Saturday, June 18, 2016

Small Cattle Suddenly in EFC with Halaf (Arbuckle et al, 2016)

Here's one of two recent papers that are very prescient when reading the recent Neolithic genomes.

Let me apply some filters first.  The authors here do not apply any distinctions on the race of cattle, which they may have avoided for a any number of reasons.   The distinction is solely size differences with full size animals obviously being aurochs, smaller cattle as domestics and yet smaller cattle.

The important take away is the speed to which cattle 'appear'.  In others, they were imported or more likely, Halafians imported themselves, which, 60 years ago would be like 'duh'.

Link at the bottom.

2.5" Halaf Obsidian Link, part of a collection in corner of house
 (British Museum, 1934,0210.502AN258429001, FI-000841148)

"Documenting the initial appearance of domestic cattle in the Eastern Fertile Crescent (northern Iraq and western Iran)"

Benjamin S. Arbuckle, Max D. Price, Hitomi Hongo, Banu Oksüz


In this paper we address the timing of and mechanisms for the appearance of domestic cattle in the Eastern Fertile Crescent (EFC) region of SW Asia through the analysis of new and previously published species abundance and biometric data from 86 archaeofaunal assemblages.
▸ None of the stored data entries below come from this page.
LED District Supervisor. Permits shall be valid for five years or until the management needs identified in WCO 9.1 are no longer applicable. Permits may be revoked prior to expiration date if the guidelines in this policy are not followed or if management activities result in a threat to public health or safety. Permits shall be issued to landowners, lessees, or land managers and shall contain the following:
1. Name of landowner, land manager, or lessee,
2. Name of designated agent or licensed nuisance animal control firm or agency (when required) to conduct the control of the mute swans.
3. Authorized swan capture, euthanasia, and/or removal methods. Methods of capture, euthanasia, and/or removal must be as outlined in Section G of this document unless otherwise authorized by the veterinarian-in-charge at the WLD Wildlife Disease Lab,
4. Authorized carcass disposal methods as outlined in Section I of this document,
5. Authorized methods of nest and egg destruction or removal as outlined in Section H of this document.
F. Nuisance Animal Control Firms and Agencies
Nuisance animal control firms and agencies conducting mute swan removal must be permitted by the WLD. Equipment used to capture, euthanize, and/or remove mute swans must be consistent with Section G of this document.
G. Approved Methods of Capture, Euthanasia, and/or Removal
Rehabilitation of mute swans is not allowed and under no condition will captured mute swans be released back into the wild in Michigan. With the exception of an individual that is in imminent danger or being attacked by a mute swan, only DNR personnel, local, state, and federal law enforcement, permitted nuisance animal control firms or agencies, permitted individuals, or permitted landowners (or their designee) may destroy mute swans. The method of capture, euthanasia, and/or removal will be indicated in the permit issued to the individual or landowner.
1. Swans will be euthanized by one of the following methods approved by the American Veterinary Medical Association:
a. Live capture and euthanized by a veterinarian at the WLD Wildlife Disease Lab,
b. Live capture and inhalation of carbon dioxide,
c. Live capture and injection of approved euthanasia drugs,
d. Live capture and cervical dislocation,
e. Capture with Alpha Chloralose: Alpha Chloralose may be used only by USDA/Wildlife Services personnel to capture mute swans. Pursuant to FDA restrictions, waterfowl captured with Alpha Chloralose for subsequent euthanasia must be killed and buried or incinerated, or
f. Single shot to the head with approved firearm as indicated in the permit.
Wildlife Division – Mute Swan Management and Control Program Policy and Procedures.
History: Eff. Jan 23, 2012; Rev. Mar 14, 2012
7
We find that Bos exploitation was a minor component of animal economies in the EFC in the late Pleistocene and early Holocene but increased dramatically in the sixth millennium BC. Moreover, biometric data indicate that small-sized Bos, likely representing domesticates, appear suddenly in the region without any transitional forms in the early to mid sixth millennium BC. This suggests that domestic cattle were imported into the EFC, possibly associated with the spread of the Halaf archaeological culture, several millennia after they first appear in the neighboring northern Levant.


  1. BBB,
    Hey, is that obsidian wrist protections?
    I mean pretty similar to Bell beaker wrist protections, no?
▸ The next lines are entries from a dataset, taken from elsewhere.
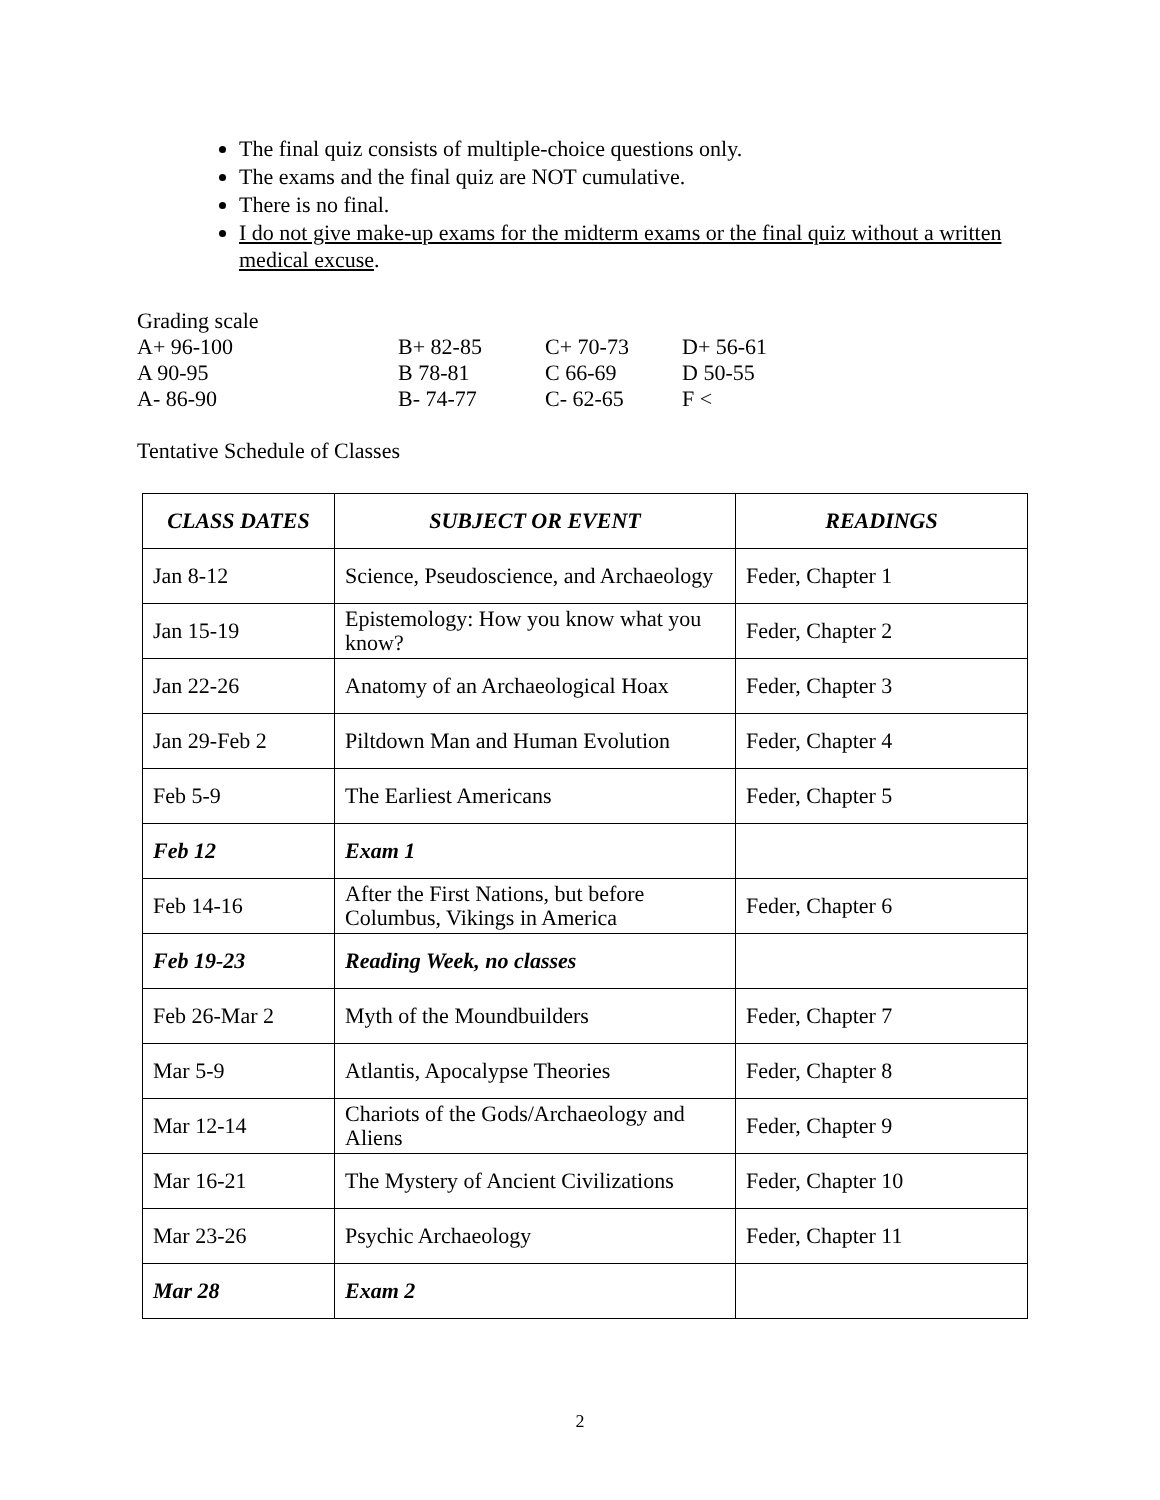The final quiz consists of multiple-choice questions only.
The exams and the final quiz are NOT cumulative.
There is no final.
I do not give make-up exams for the midterm exams or the final quiz without a written medical excuse.
Grading scale
| A+ 96-100 | B+ 82-85 | C+ 70-73 | D+ 56-61 |
| A 90-95 | B 78-81 | C 66-69 | D 50-55 |
| A- 86-90 | B- 74-77 | C- 62-65 | F < |
Tentative Schedule of Classes
| CLASS DATES | SUBJECT OR EVENT | READINGS |
| --- | --- | --- |
| Jan 8-12 | Science, Pseudoscience, and Archaeology | Feder, Chapter 1 |
| Jan 15-19 | Epistemology: How you know what you know? | Feder, Chapter 2 |
| Jan 22-26 | Anatomy of an Archaeological Hoax | Feder, Chapter 3 |
| Jan 29-Feb 2 | Piltdown Man and Human Evolution | Feder, Chapter 4 |
| Feb 5-9 | The Earliest Americans | Feder, Chapter 5 |
| Feb 12 | Exam 1 | |
| Feb 14-16 | After the First Nations, but before Columbus, Vikings in America | Feder, Chapter 6 |
| Feb 19-23 | Reading Week, no classes | |
| Feb 26-Mar 2 | Myth of the Moundbuilders | Feder, Chapter 7 |
| Mar 5-9 | Atlantis, Apocalypse Theories | Feder, Chapter 8 |
| Mar 12-14 | Chariots of the Gods/Archaeology and Aliens | Feder, Chapter 9 |
| Mar 16-21 | The Mystery of Ancient Civilizations | Feder, Chapter 10 |
| Mar 23-26 | Psychic Archaeology | Feder, Chapter 11 |
| Mar 28 | Exam 2 | |
2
    Or is that something else?

    1. No, these are small links that form a set of something found in the corner of a house. The British museum has them arranged in a necklace format.

  2. Similar paper, but referring to goats. -;jsessionid=948ECA9AD36CC15FBC853E1FFA72D1F7.f01t04

    Goats from Shulaveri-Shomu site of Goytepe...
    One more proof it was an exogenous population arriving in Shouthern caucasus by 6,000bc

    1. I'm not sure I understand. The oldest managed or domestic goats are in Ganj Dareh in the Early Neolithic, one of the subjects of the Llorente paper. ?

  3. BBB,
    Ganj Dareh would play beautifully into my narrative, because if we have a guy in northern Iran as P* (maybe r1b) and another Bronze age confirmed R1b in the region of shulaveri as per latest Laziridis paper...all well to my from Shulaveri2Bellbeaker.
    However and I still have to carefully read the paper - But what it seems to imply is that at least goats in the southern Caucasus (shulaveri- Shomu itself such as Goytepe) are of the same haplogroup as the one in eastern Anatolia and not local wild domesticates. So those goats did not come with people from the south shores of the Caspian (like from ganj dareh) but goats from eastern Anatolia. Dont know what to make of it. this paper in this post also seems to indicate cattle from sort of west/south into caucasus, right?

  4. added note: Pretty annoying that with inhumations in the same place in Goytepe they manage to get DNA of goats and not people?! - What the hell!

  5. Do they advance any plausible reasons why it took so long for domesticated cattle to spread to the Eastern Fertile Crescent from the Western Fertile Crescent?

    Thousands of years is an awfully long time for technology transfer between neighboring cultures not that far apart geographically that have had trade relationships with each other since the earliest days of the Neolithic Revolution if not before.

    Do you suppose that there might have been some sort of cattle killing infectious disease in the Tigris-Eurphates Valley that some strain of cattle finally developed immunity to (paralleling the Congo basin barrier to agriculture spread from West Africa to Southern African prior to Bantu expansion)? Was there a patch of desert between the two that couldn't be bridged until the climate shifted a bit?

    1. Sorry, just saw your comment. Could be something environmental like water availability. I'm not sure why some technologies spread so slow, vitrified pottery as one example. There's almost a ten thousand year delta between East Asia and the West.